*Task to complete:* Reproduce every line of the data below character for character, leaving out the pictures.

* Start *

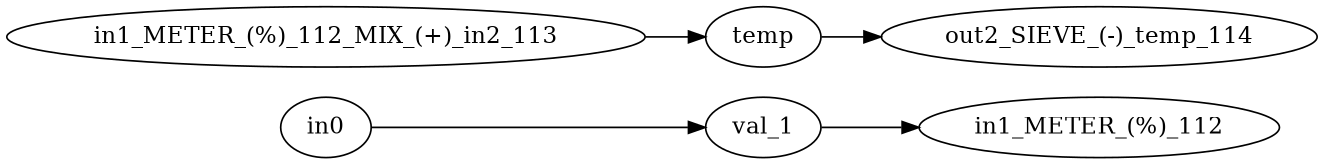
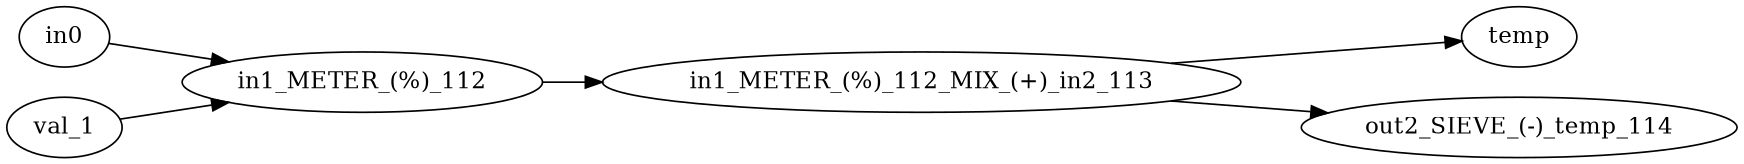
  strict digraph {
    rankdir=LR
    n1 [label=in0]
    "in1_METER_(%)_112"
    "in1_METER_(%)_112_MIX_(+)_in2_113"
    temp
    "out2_SIEVE_(-)_temp_114"
    val_1
-   n1 -> val_1
+   n1 -> "in1_METER_(%)_112"
+   "in1_METER_(%)_112" -> "in1_METER_(%)_112_MIX_(+)_in2_113"
    "in1_METER_(%)_112_MIX_(+)_in2_113" -> temp
-   temp -> "out2_SIEVE_(-)_temp_114"
+   "in1_METER_(%)_112_MIX_(+)_in2_113" -> "out2_SIEVE_(-)_temp_114"
    val_1 -> "in1_METER_(%)_112"
  }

* End *

*Exercise result:*
  strict digraph {
    rankdir=LR
    n1 [label=in0]
    "in1_METER_(%)_112"
    "in1_METER_(%)_112_MIX_(+)_in2_113"
    temp
    "out2_SIEVE_(-)_temp_114"
    val_1
-   n1 -> val_1
+   n1 -> "in1_METER_(%)_112"
+   "in1_METER_(%)_112" -> "in1_METER_(%)_112_MIX_(+)_in2_113"
    "in1_METER_(%)_112_MIX_(+)_in2_113" -> temp
-   temp -> "out2_SIEVE_(-)_temp_114"
+   "in1_METER_(%)_112_MIX_(+)_in2_113" -> "out2_SIEVE_(-)_temp_114"
    val_1 -> "in1_METER_(%)_112"
  }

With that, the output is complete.